-- What is needed --
Reproduce every line of text in the following listing word for word, leaving the pictures out of your answer.

-- Data extracts --
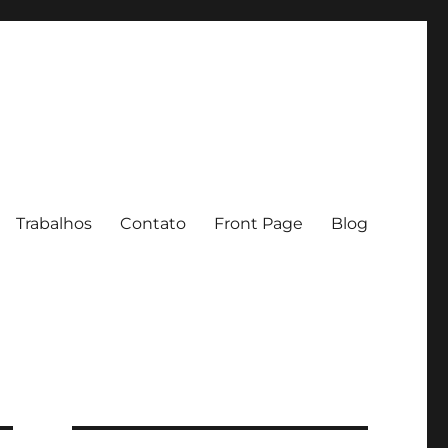
Trabalhos
Contato
Front Page
Blog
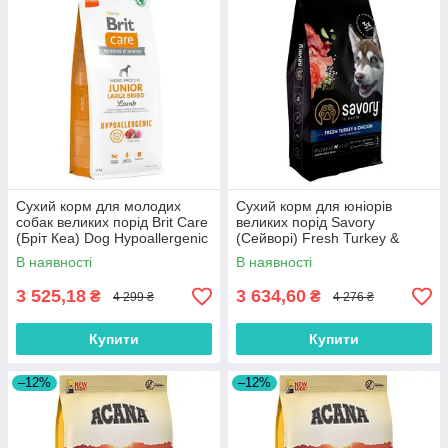
Сухий корм для молодих
Сухий корм для юніорів
собак великих порід Brit Care
великих порід Savory
(Бріт Кеа) Dog Hypoallergenic
(Cейворi) Fresh Turkey &
Junior Large Breed з ягням 12
Сhicken Junior Large Breeds
В наявності
В наявності
кг
зі свіжою індичкою та курко
12 кг
3 525,18
3 634,60
₴
₴
4 299 ₴
4 276 ₴
Купити
Купити
–12%
–12%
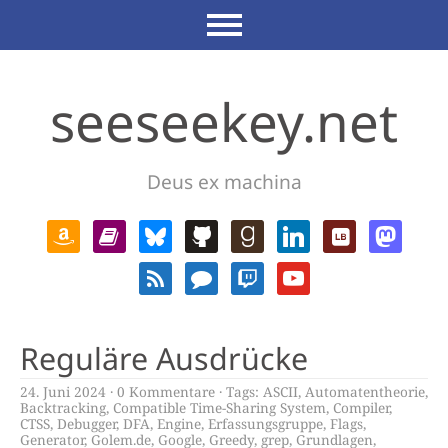
seeseekey.net
Deus ex machina
Reguläre Ausdrücke
24. Juni 2024
0 Kommentare
Tags:
ASCII
,
Automatentheorie
,
Backtracking
,
Compatible Time-Sharing System
,
Compiler
,
CTSS
,
Debugger
,
DFA
,
Engine
,
Erfassungsgruppe
,
Flags
,
Generator
,
Golem.de
,
Google
,
Greedy
,
grep
,
Grundlagen
,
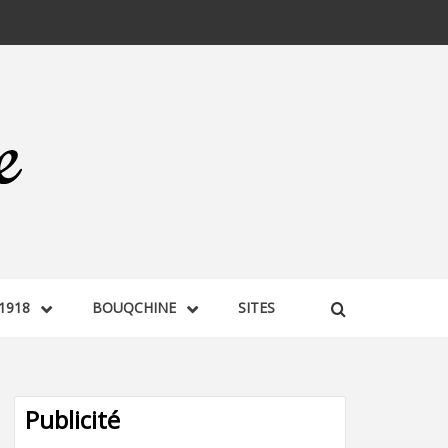
1918
BOUQCHINE
SITES
Publicité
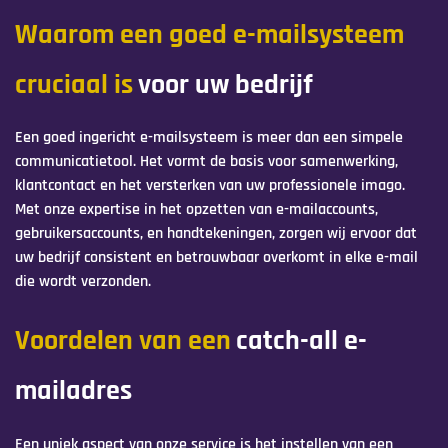
Waarom een goed e-mailsysteem
cruciaal is
voor uw bedrijf
Een goed ingericht e-mailsysteem is meer dan een simpele
communicatietool. Het vormt de basis voor samenwerking,
klantcontact en het versterken van uw professionele imago.
Met onze expertise in het opzetten van e-mailaccounts,
gebruikersaccounts, en handtekeningen, zorgen wij ervoor dat
uw bedrijf consistent en betrouwbaar overkomt in elke e-mail
die wordt verzonden.
Voordelen van een
catch-all e-
mailadres
Een uniek aspect van onze service is het instellen van een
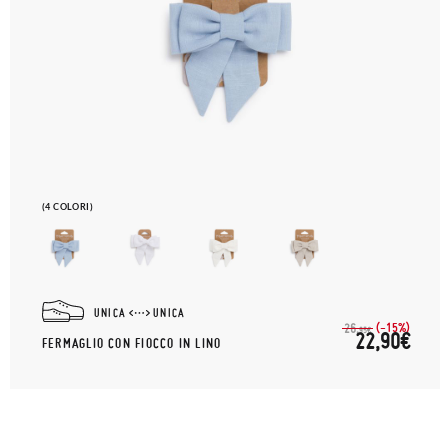
(4 COLORI)
UNICA
UNICA
(-15%)
26,
95€
22,90€
FERMAGLIO CON FIOCCO IN LINO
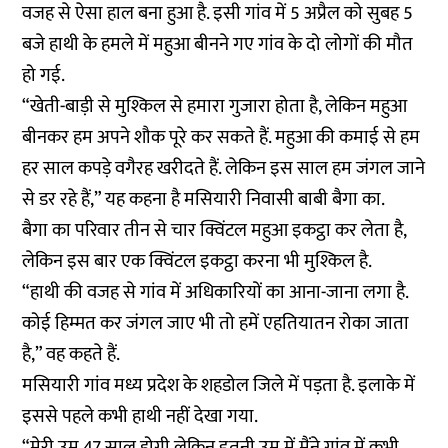
वजह से ऐसा हाल बना हुआ है. इसी गांव में 5 अप्रैल को सुबह 5
बजे हाथी के हमले में महुआ बीनने गए गांव के दो लोगों की मौत
हो गई.
“खेती-बाड़ी से मुश्किल से हमारा गुजारा होता है, लेकिन महुआ
बीनकर हम अपने शौक पूरे कर सकते हैं. महुआ की कमाई से हम
हर साल कपड़े वगैरह खरीदते हैं. लेकिन इस साल हम जंगल जाने
से डर रहे हैं,” यह कहना है मसियारी निवासी बाबी बैगा का.
बैगा का परिवार तीन से चार क्विंटल महुआ इकट्ठा कर लेता है,
लेकिन इस बार एक क्विंटल इकट्ठा करना भी मुश्किल है.
“हाथी की वजह से गांव में अधिकारियों का आना-जाना लगा है.
कोई हिम्मत कर जंगल जाए भी तो हमें एहतियातन रोका जाता
है,” वह कहते हैं.
मसियारी गांव मध्य प्रदेश के शहडोल जिले में पड़ता है. इलाके में
इससे पहले कभी हाथी नहीं देखा गया.
“मेरी उम्र 47 साल होगी लेकिन इतनी उम्र में मैंने गांव में कभी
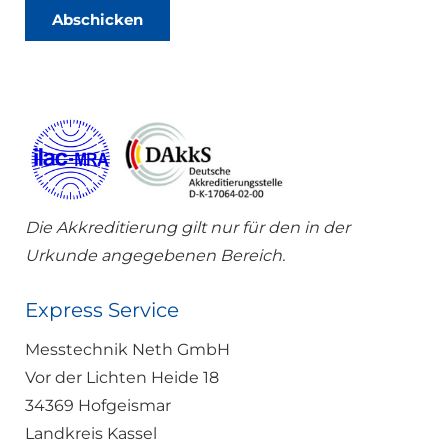
h
u
Abschicken
t
z
*
Die Akkreditierung gilt nur für den in der
Urkunde angegebenen Bereich.
Express Service
Messtechnik Neth GmbH
Vor der Lichten Heide 18
34369 Hofgeismar
Landkreis Kassel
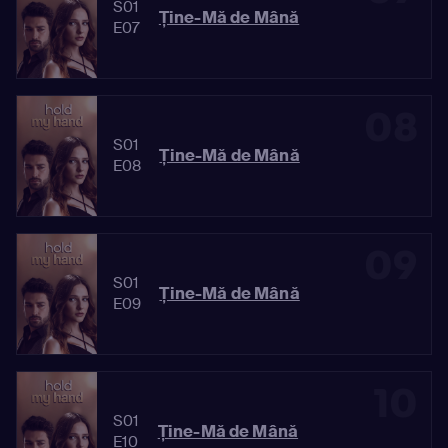
S01
Ține-Mă de Mână
E07
08
S01
Ține-Mă de Mână
E08
09
S01
Ține-Mă de Mână
E09
10
S01
Ține-Mă de Mână
E10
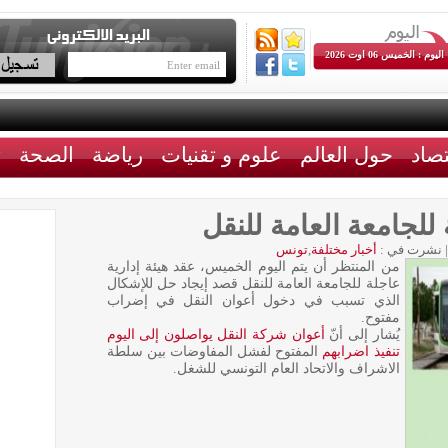
اليوم : الخميس 06 اوت 2026
تصاد
حول العالم
علوم و تقنيات
رياضة
الصحة
ث
 للجامعة العامة للنقل
|
نشرت في :
أخبار مختلفة
,
تونس
من المنتظر أن يتم اليوم الخميس، عقد هيئة إدارية
عاجلة للجامعة العامة للنقل قصد إيجاد حل للإشكال
الذي تسبب في دخول أعوان النقل في إضراب
مفتوح.
يُشار إلى أنّ
أعوان شركة النقل يواصلون إلى اليوم
تنفيذ اضرابهم
المفتوح لفشل المفاوضات بين سلطة
الاشراف والاتحاد العام التونسي للشغل.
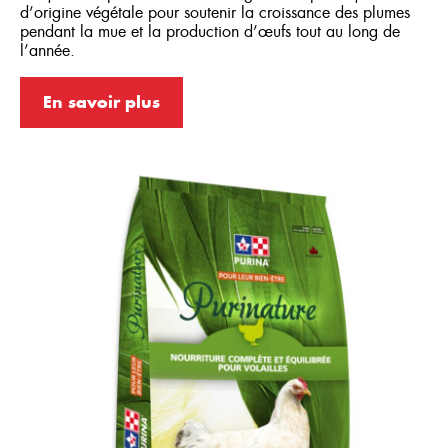
d’origine végétale pour soutenir la croissance des plumes
pendant la mue et la production d’œufs tout au long de
l’année.
En savoir plus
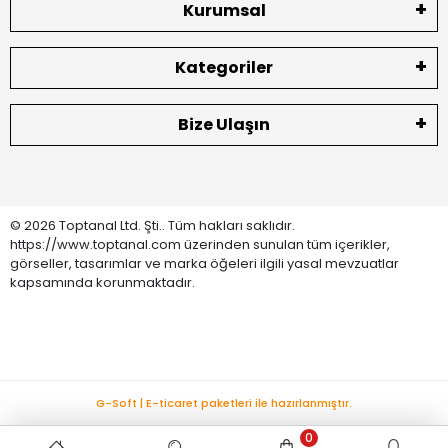
Kurumsal
Kategoriler
Bize Ulaşın
© 2026 Toptanal Ltd. Şti.. Tüm hakları saklıdır.
https://www.toptanal.com üzerinden sunulan tüm içerikler,
görseller, tasarımlar ve marka öğeleri ilgili yasal mevzuatlar
kapsamında korunmaktadır.
G-Soft | E-ticaret paketleri ile hazırlanmıştır.
0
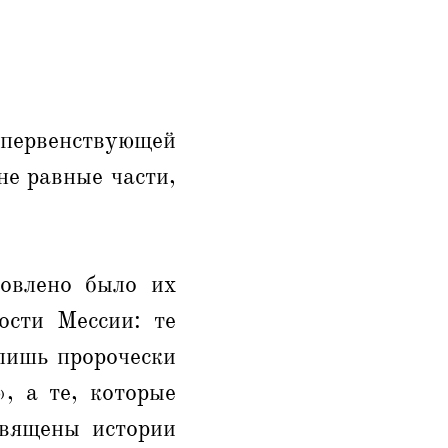
 первенствующей
не равные части,
ловлено было их
ости Мессии: те
лишь пророчески
, а те, которые
священы истории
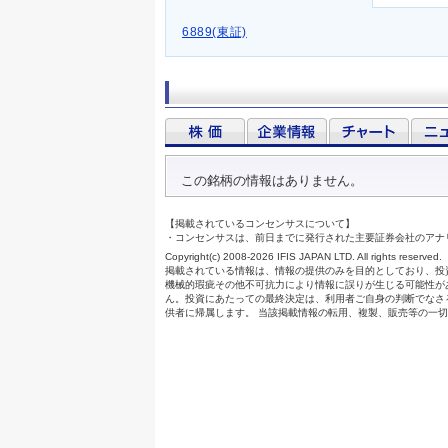
6889(東証)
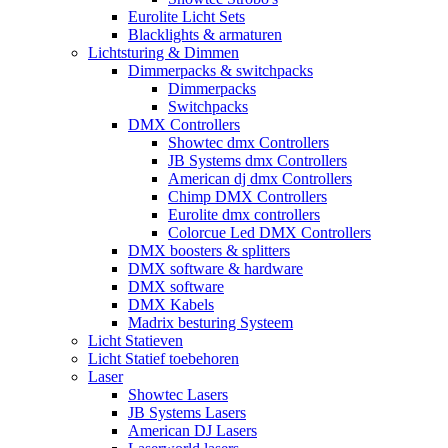
Eurolite Licht Sets
Blacklights & armaturen
Lichtsturing & Dimmen
Dimmerpacks & switchpacks
Dimmerpacks
Switchpacks
DMX Controllers
Showtec dmx Controllers
JB Systems dmx Controllers
American dj dmx Controllers
Chimp DMX Controllers
Eurolite dmx controllers
Colorcue Led DMX Controllers
DMX boosters & splitters
DMX software & hardware
DMX software
DMX Kabels
Madrix besturing Systeem
Licht Statieven
Licht Statief toebehoren
Laser
Showtec Lasers
JB Systems Lasers
American DJ Lasers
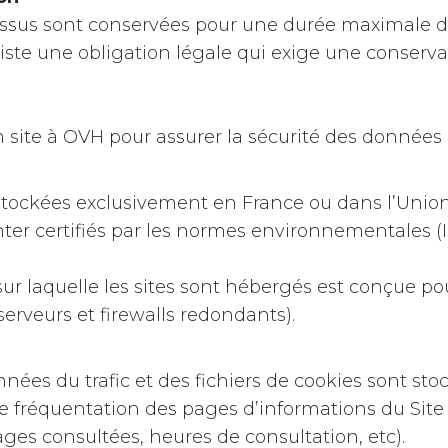
essus sont conservées pour une durée maximale d
iste une obligation légale qui exige une conserva
site à OVH pour assurer la sécurité des données 
 stockées exclusivement en France ou dans l’Uni
nter certifiés par les normes environnementales (IS
sur laquelle les sites sont hébergés est conçue po
serveurs et firewalls redondants).
nées du trafic et des fichiers de cookies sont sto
e fréquentation des pages d’informations du Site 
ages consultées, heures de consultation, etc).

-- Output of the task --
Trabalhos
Contato
Front Page
Blog
Сухий корм для молодих
Сухий корм для юніорів
собак великих порід Brit Care
великих порід Savory
(Бріт Кеа) Dog Hypoallergenic
(Cейворi) Fresh Turkey &
Junior Large Breed з ягням 12
Сhicken Junior Large Breeds
В наявності
В наявності
кг
зі свіжою індичкою та курко
12 кг
3 525,18
3 634,60
₴
₴
4 299 ₴
4 276 ₴
Купити
Купити
–12%
–12%
seeseekey.net
Deus ex machina
Reguläre Ausdrücke
24. Juni 2024
0 Kommentare
Tags:
ASCII
,
Automatentheorie
,
Backtracking
,
Compatible Time-Sharing System
,
Compiler
,
CTSS
,
Debugger
,
DFA
,
Engine
,
Erfassungsgruppe
,
Flags
,
Generator
,
Golem.de
,
Google
,
Greedy
,
grep
,
Grundlagen
,
1918
BOUQCHINE
SITES
Publicité
Waarom een goed e-mailsysteem
cruciaal is
voor uw bedrijf
Een goed ingericht e-mailsysteem is meer dan een simpele
communicatietool. Het vormt de basis voor samenwerking,
klantcontact en het versterken van uw professionele imago.
Met onze expertise in het opzetten van e-mailaccounts,
gebruikersaccounts, en handtekeningen, zorgen wij ervoor dat
uw bedrijf consistent en betrouwbaar overkomt in elke e-mail
die wordt verzonden.
Voordelen van een
catch-all e-
mailadres
Een uniek aspect van onze service is het instellen van een
(4 COLORI)
UNICA
UNICA
(-15%)
26,
95€
22,90€
FERMAGLIO CON FIOCCO IN LINO
वजह से ऐसा हाल बना हुआ है. इसी गांव में 5 अप्रैल को सुबह 5
बजे हाथी के हमले में महुआ बीनने गए गांव के दो लोगों की मौत
हो गई.
“खेती-बाड़ी से मुश्किल से हमारा गुजारा होता है, लेकिन महुआ
बीनकर हम अपने शौक पूरे कर सकते हैं. महुआ की कमाई से हम
हर साल कपड़े वगैरह खरीदते हैं. लेकिन इस साल हम जंगल जाने
से डर रहे हैं,” यह कहना है मसियारी निवासी बाबी बैगा का.
बैगा का परिवार तीन से चार क्विंटल महुआ इकट्ठा कर लेता है,
लेकिन इस बार एक क्विंटल इकट्ठा करना भी मुश्किल है.
“हाथी की वजह से गांव में अधिकारियों का आना-जाना लगा है.
कोई हिम्मत कर जंगल जाए भी तो हमें एहतियातन रोका जाता
है,” वह कहते हैं.
मसियारी गांव मध्य प्रदेश के शहडोल जिले में पड़ता है. इलाके में
इससे पहले कभी हाथी नहीं देखा गया.
“मेरी उम्र 47 साल होगी लेकिन इतनी उम्र में मैंने गांव में कभी
h
u
Abschicken
t
z
*
Die Akkreditierung gilt nur für den in der
Urkunde angegebenen Bereich.
Express Service
Messtechnik Neth GmbH
Vor der Lichten Heide 18
34369 Hofgeismar
Landkreis Kassel
S01
Ține-Mă de Mână
E07
08
S01
Ține-Mă de Mână
E08
09
S01
Ține-Mă de Mână
E09
10
S01
Ține-Mă de Mână
E10
اليوم : الخميس 06 اوت 2026
تصاد
حول العالم
علوم و تقنيات
رياضة
الصحة
ث
 للجامعة العامة للنقل
|
نشرت في :
أخبار مختلفة
,
تونس
من المنتظر أن يتم اليوم الخميس، عقد هيئة إدارية
عاجلة للجامعة العامة للنقل قصد إيجاد حل للإشكال
الذي تسبب في دخول أعوان النقل في إضراب
مفتوح.
يُشار إلى أنّ
أعوان شركة النقل يواصلون إلى اليوم
تنفيذ اضرابهم
المفتوح لفشل المفاوضات بين سلطة
الاشراف والاتحاد العام التونسي للشغل.
d’origine végétale pour soutenir la croissance des plumes
pendant la mue et la production d’œufs tout au long de
l’année.
En savoir plus
Kurumsal
Kategoriler
Bize Ulaşın
© 2026 Toptanal Ltd. Şti.. Tüm hakları saklıdır.
https://www.toptanal.com üzerinden sunulan tüm içerikler,
görseller, tasarımlar ve marka öğeleri ilgili yasal mevzuatlar
kapsamında korunmaktadır.
G-Soft | E-ticaret paketleri ile hazırlanmıştır.
0
 первенствующей
не равные части,
ловлено было их
ости Мессии: те
лишь пророчески
, а те, которые
священы истории
6889(東証)
Eurolite Licht Sets
Blacklights & armaturen
Lichtsturing & Dimmen
Dimmerpacks & switchpacks
Dimmerpacks
Switchpacks
DMX Controllers
Showtec dmx Controllers
JB Systems dmx Controllers
American dj dmx Controllers
Chimp DMX Controllers
Eurolite dmx controllers
Colorcue Led DMX Controllers
DMX boosters & splitters
DMX software & hardware
DMX software
DMX Kabels
Madrix besturing Systeem
Licht Statieven
Licht Statief toebehoren
Laser
Showtec Lasers
JB Systems Lasers
American DJ Lasers
essus sont conservées pour une durée maximale d
iste une obligation légale qui exige une conserva
site à OVH pour assurer la sécurité des données 
 stockées exclusivement en France ou dans l’Uni
nter certifiés par les normes environnementales (IS
sur laquelle les sites sont hébergés est conçue po
serveurs et firewalls redondants).
nées du trafic et des fichiers de cookies sont sto
e fréquentation des pages d’informations du Site 
ages consultées, heures de consultation, etc).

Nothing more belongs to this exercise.